MATERIALS PROVIDED |
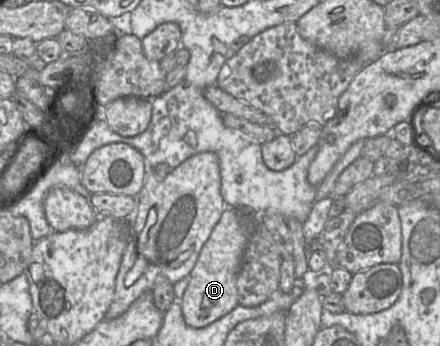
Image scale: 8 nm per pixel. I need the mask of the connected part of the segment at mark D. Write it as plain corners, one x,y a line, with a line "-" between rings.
226,207
204,243
197,261
189,274
189,284
180,299
185,323
192,328
204,328
229,313
237,301
237,276
243,254
256,221
262,213

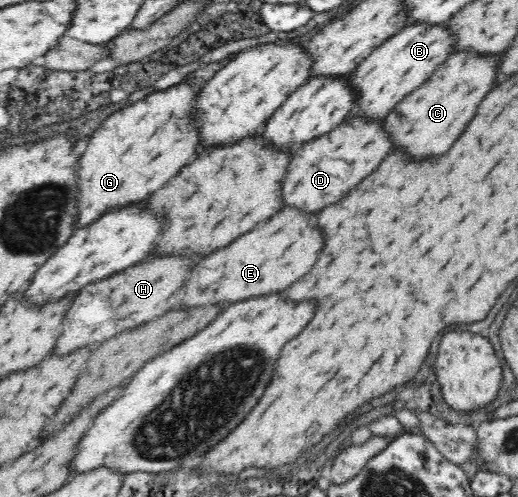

YOUR GOAL | After removing the pictures, transcribe the listing above exactly.

OUTPUT OF THE TASK |
Image scale: 8 nm per pixel. I need the mask of the connected part of the segment at mark D. Write it as plain corners, one x,y a line, with a line "-" between rings.
226,207
204,243
197,261
189,274
189,284
180,299
185,323
192,328
204,328
229,313
237,301
237,276
243,254
256,221
262,213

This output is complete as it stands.